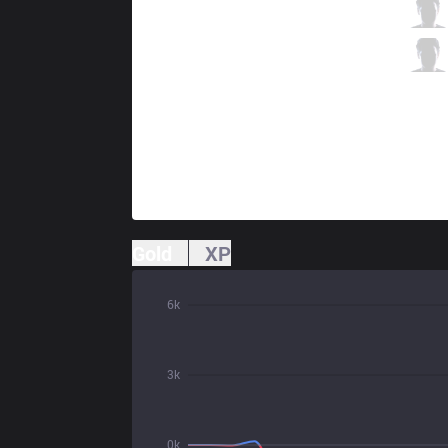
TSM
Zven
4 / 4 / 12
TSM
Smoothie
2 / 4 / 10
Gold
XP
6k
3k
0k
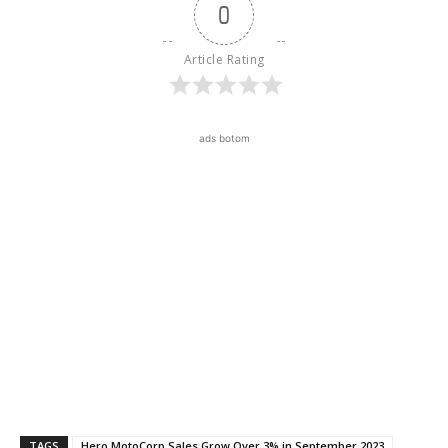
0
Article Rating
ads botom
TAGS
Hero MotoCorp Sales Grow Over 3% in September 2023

# # #

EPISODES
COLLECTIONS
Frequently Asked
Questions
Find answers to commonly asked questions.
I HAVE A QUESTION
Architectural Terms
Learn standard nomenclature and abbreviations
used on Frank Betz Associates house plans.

# # #

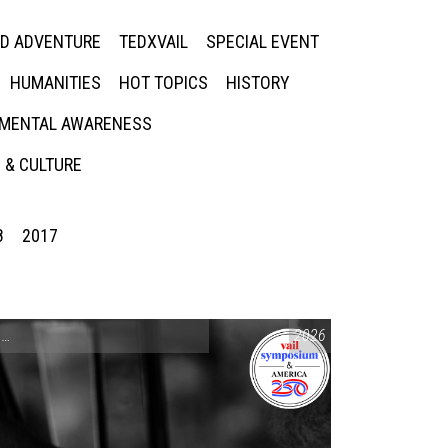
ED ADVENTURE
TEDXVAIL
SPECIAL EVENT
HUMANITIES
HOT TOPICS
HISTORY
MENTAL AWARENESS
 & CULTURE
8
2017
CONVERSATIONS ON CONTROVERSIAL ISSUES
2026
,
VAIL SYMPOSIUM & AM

# # #

### [TASK BRIEF]
Set down precisely the lines above between the line holding "Learn standard nomenclature and abbreviations" and the line holding "used on Frank Betz Associates house plans.", inclusive, and nothing beyond them.

### [ANSWER SPACE]
Learn standard nomenclature and abbreviations
used on Frank Betz Associates house plans.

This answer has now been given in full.